In some ways this is even more extraordinary. The water content of ordinary lean meat is about 65%.

s: ANP

Frederick The Monk
877.  Thu Oct 30, 2003 6:18 am Reply with quote

The latin word for 'to fold' became 'to arrive' in Spanish but 'to depart' in Romanian.

879.  Thu Oct 30, 2003 6:27 am Reply with quote

What's the word(s), Fred?

I'm on tenterhooks here....

881.  Thu Oct 30, 2003 6:30 am Reply with quote

The Spanish for a mocking-bird is zenzontle.

A hummingbird is zumbador.

Zorro means crafty, and zulu means stupid.

883.  Thu Oct 30, 2003 6:35 am Reply with quote

"zorro" means "fox", doesn't it?

Frederick The Monk
885.  Thu Oct 30, 2003 6:38 am Reply with quote

OK - courtesy of my wife who understands such thing (and who just told me this QI fact) -

Latin 'to fold' is 'plicare'
Romanian infintive 'to leave' is 'a pleca'
Spanish 'to arrive' is 'llegar'

886.  Thu Oct 30, 2003 6:39 am Reply with quote

Although traffic roundabouts were (until recently) very rare in the USA, the word 'roundabout' (in that sense) was in fact coined by an American ( Logan Pearsall Smith) in the 1920's. It's earliest use in print in Britain is 1927.

Until then a 'roundabout' meant a loose dressing gown worn by women (and Maoris)

Until the BBC adopted the word, British roundabouts were called 'gyratory circuses'.

s: BOB s: OED

888.  Thu Oct 30, 2003 6:43 am Reply with quote


Zorro does mean fox, yes, but can also be used as an adj. (foxy, crafty) or figuratively (crafty person, rascal).

Thanks, Frederick. Is your wife Romanian?

Frederick The Monk
889.  Thu Oct 30, 2003 6:45 am Reply with quote

I haven't looked - I don't think so. She just has an interest in the history of language.

She seems to speak several of them.

Or that's what it sounds like.

892.  Thu Oct 30, 2003 7:34 am Reply with quote


893.  Thu Oct 30, 2003 7:36 am Reply with quote

The only reason I mention it is that apparently Romania is THE place to invest in right now.

The bloke behind the counter at the off licence in Wantage (whose girlfriend is Romanian) says you can buy a 12 bedroom house on the sea in beautiful scenery for 84,000....which, when the country joins the EC will be worth a fortune.

Hmm.Perhaps if wasn't only a bottle of whisky he was trying to sell me....

896.  Thu Oct 30, 2003 8:15 am Reply with quote

The funny thing is, Jack, that in America they don't call it a roundabout, they call it a rotary.

Here's a factoid for you that I've only just read - apparently all walruses are right-handed and all polar bears are left-handed. But how would they test it? I thought walruses had flippers anyway? If you throw each of them a fish, wouldn't the walrus be more likely to catch it in its mouth rather than reach up with a flipper?

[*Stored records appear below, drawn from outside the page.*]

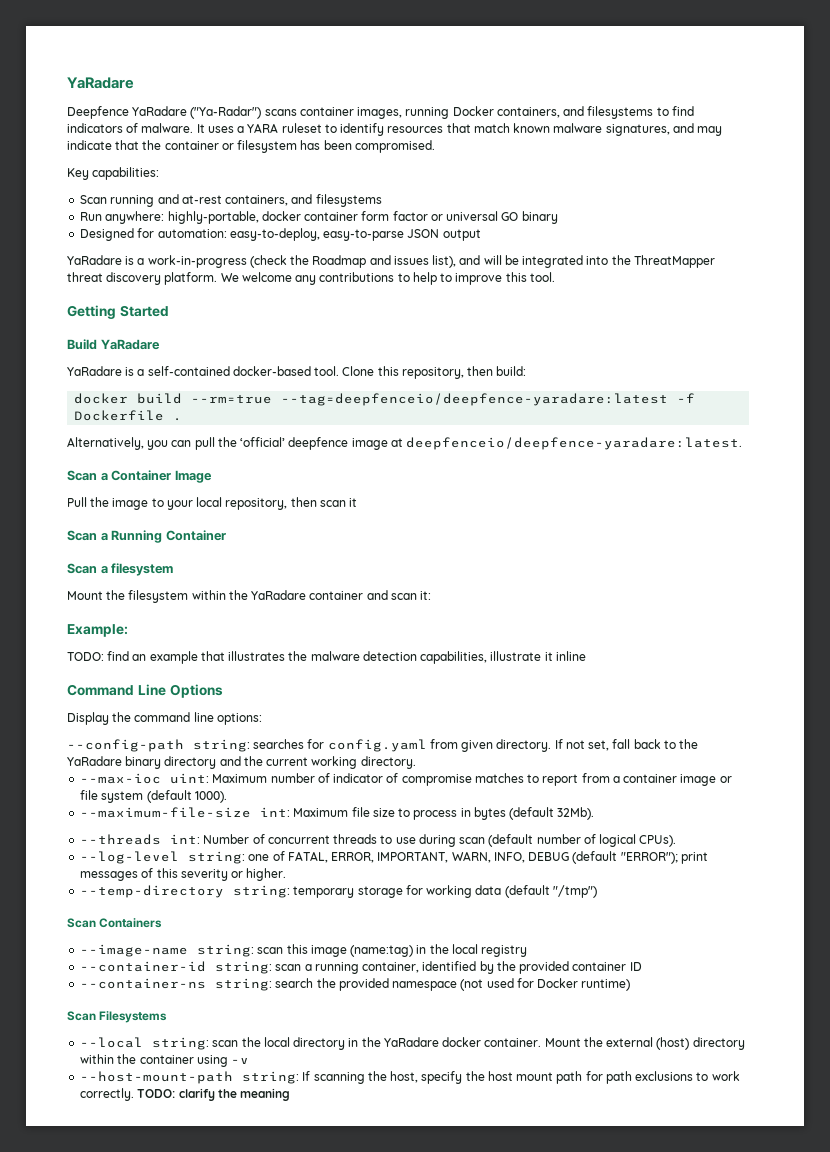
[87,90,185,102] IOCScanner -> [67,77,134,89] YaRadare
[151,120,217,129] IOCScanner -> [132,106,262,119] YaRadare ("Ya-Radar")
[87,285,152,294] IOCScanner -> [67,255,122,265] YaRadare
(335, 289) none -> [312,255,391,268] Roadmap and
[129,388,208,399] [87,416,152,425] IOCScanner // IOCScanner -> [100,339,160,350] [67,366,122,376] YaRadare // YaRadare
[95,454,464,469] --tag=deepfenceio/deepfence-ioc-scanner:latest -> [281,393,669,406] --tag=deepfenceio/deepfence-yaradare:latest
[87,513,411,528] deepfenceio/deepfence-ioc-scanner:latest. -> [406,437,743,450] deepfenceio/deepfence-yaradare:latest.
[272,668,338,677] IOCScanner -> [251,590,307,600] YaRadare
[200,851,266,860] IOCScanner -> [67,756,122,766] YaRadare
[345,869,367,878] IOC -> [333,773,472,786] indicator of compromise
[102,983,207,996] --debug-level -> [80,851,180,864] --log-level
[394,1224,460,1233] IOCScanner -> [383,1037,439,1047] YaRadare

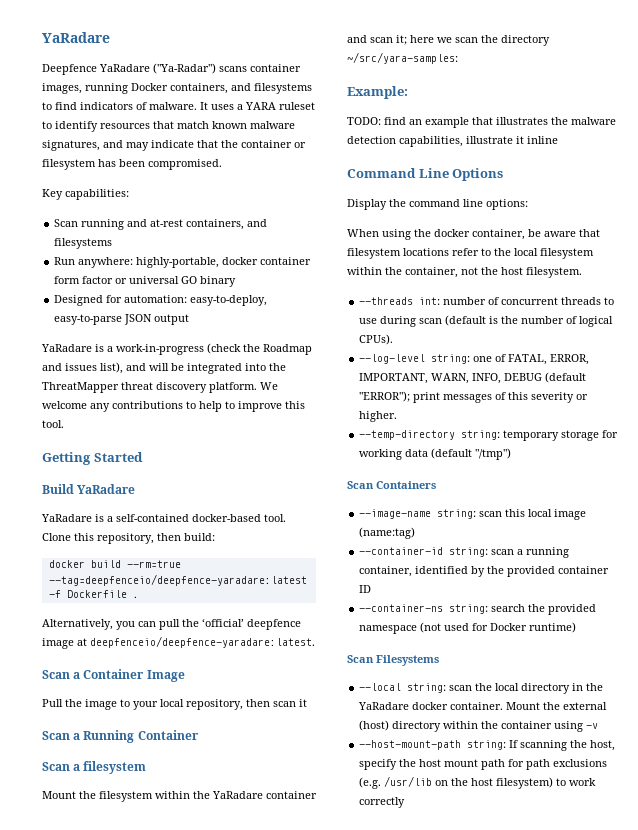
[420,591,432,600] it: -> [396,35,550,46] [347,52,458,64] it; here we scan the directory ~/src/yara-samples:
[67,739,699,752] [67,756,416,769] [80,773,732,786] [80,790,227,803] [80,807,595,820] --config-path string: searches for config.yaml from given directory. If not set, fall back to the YaRadare binary directory and the current working directory. // --max-ioc uint: Maximum number of indicator of compromise matches to report from a container image or file system (default 1000). // --maximum-file-size int: Maximum file size to process in bytes (default 32Mb). -> [347,229,600,240] [347,248,594,259] [347,267,582,278] When using the docker container, be aware that filesystem locations refer to the local filesystem within the container, not the host filesystem.
[203,834,250,844] Number -> [443,297,487,305] number
(534, 840) none -> [489,316,519,324] is the
(308, 949) none -> [528,509,553,517] local
[416,944,528,957] in the local registry -> (416, 533) none
[696,1071,740,1081] [80,1088,291,1101] to work correctly. TODO: clarify the meaning -> [359,776,597,789] [359,797,406,808] (e.g. /usr/lib on the host filesystem) to work correctly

I'm thinking too much about this one, aren't I? Particularly since the source was an online celeb gossip sheet called 'Popbitch'. Not, I hasten to add, that I'm interested in celebs as such, but somebody sent me a link to it the other day and I couldn't resist the name so I went to have a look at it. Here's another little bit of celeb gossip for you - Britney Spears said in an interview with Newsweek the other day: "I've been into a lot of Indian spiritual religions."
Newsweek "Might Hinduism be one of them?"
Britney: "What's that? Is it like Kaballah?"

As somebody famously once said of Mariah Carey (after she had said, upon looking at a picture of Africans with AIDS, 'I'd love to be skinny like that but without all the flies and death and stuff') - Britney Spears, voice of an angel, brain of a sausage roll.

898.  Thu Oct 30, 2003 8:28 am Reply with quote

Very funny, Jen.

Actually, it's not true that polar bears are left-handed. That's one of those 'duck's-quack' net factoids of which I speak. I believe the latest research shows that polar bears are to all intents and purposes ambidextrous.However, well worth it for those delicious celeb quotes you bumped into.

I read about the right-handed walruses (or was it seals?) the other day. They use their flippers for cleaning the sand off their food: that's how they know...

The roundabout/rotary nuggetoid is terrific.

And you just can't get these things without this sharing and discussion of information, can you? Bliss.

910.  Thu Oct 30, 2003 11:29 am Reply with quote

The Greek invented the vowel in about 800 BC.

Until then all alphabets contained only consonants.